Page-level text extractions:

-*-*-

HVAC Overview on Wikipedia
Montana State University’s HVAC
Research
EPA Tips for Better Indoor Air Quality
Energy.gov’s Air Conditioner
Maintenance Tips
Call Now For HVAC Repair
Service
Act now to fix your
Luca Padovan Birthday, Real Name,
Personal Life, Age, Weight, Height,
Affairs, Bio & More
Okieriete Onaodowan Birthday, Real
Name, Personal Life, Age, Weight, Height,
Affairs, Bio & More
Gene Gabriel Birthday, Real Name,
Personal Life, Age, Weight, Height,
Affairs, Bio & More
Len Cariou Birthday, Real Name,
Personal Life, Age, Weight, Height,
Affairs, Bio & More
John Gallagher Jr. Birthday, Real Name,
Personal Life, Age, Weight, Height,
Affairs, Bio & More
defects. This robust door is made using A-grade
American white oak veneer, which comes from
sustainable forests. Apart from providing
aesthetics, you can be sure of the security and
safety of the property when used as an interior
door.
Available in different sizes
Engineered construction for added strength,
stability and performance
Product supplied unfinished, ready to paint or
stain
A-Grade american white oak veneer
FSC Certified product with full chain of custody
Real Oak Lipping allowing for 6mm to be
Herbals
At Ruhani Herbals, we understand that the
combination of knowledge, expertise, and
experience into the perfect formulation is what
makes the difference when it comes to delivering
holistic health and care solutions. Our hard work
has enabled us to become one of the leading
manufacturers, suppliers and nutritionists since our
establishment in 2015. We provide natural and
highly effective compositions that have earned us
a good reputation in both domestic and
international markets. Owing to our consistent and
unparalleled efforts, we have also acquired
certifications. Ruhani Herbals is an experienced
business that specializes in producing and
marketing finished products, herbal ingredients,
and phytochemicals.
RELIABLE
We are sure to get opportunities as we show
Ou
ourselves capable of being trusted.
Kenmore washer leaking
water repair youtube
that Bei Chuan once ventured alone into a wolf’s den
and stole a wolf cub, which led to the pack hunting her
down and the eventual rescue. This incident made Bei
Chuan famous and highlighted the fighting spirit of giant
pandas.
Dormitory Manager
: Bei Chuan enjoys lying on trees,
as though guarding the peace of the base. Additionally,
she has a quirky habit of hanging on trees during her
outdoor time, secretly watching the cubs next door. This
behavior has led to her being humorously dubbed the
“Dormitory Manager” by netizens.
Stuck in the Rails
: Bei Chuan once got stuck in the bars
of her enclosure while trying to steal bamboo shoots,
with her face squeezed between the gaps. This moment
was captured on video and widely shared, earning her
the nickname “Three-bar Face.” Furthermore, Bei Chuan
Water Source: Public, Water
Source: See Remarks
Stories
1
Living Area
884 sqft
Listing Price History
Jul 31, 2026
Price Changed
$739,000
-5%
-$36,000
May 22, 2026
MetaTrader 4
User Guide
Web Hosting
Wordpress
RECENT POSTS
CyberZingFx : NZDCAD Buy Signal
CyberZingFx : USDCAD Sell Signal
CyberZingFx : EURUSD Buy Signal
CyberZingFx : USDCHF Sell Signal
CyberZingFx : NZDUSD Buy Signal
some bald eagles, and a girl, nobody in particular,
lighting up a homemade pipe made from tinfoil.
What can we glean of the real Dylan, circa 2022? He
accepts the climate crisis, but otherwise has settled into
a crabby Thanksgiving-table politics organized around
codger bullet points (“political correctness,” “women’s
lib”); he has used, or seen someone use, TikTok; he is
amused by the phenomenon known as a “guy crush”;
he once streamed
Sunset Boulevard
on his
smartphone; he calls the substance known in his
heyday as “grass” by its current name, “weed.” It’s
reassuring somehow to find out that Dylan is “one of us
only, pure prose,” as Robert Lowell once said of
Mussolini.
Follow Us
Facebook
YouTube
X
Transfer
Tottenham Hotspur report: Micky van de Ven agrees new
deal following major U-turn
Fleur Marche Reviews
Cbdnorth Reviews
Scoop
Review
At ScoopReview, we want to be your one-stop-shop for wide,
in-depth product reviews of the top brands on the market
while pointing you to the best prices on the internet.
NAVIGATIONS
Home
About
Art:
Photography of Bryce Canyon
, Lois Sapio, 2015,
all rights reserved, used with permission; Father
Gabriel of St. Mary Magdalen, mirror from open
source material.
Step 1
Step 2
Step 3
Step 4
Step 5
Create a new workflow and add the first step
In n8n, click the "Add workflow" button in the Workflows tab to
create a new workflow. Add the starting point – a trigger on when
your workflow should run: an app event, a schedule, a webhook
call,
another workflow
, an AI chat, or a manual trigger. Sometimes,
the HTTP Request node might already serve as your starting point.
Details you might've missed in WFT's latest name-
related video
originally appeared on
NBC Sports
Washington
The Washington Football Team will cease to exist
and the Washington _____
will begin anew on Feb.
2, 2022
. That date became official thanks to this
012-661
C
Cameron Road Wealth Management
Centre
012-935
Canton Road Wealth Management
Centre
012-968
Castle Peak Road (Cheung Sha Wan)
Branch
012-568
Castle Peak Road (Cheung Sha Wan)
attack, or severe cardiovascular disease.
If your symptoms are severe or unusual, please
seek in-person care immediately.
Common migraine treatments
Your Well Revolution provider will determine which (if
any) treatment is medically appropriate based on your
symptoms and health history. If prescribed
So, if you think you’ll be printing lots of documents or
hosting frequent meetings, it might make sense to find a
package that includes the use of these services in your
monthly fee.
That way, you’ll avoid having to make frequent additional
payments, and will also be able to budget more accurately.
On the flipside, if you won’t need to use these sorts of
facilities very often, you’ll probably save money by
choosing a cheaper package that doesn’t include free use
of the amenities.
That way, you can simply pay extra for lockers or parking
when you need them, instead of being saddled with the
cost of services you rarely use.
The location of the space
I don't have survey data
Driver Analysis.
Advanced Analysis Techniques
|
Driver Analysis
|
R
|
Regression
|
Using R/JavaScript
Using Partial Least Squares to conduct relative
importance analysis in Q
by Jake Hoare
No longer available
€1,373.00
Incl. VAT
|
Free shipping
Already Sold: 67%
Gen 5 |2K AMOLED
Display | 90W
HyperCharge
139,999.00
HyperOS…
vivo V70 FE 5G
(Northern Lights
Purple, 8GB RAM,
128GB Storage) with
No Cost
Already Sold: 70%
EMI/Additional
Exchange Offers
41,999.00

-*-*-

> _PROBLEM REQUIREMENTS_
Copy the entries above exactly, but only from the line holding "May 22, 2026" through the line holding "CyberZingFx : NZDUSD Buy Signal", both included.

> _EXPECTED ANSWER_
May 22, 2026
MetaTrader 4
User Guide
Web Hosting
Wordpress
RECENT POSTS
CyberZingFx : NZDCAD Buy Signal
CyberZingFx : USDCAD Sell Signal
CyberZingFx : EURUSD Buy Signal
CyberZingFx : USDCHF Sell Signal
CyberZingFx : NZDUSD Buy Signal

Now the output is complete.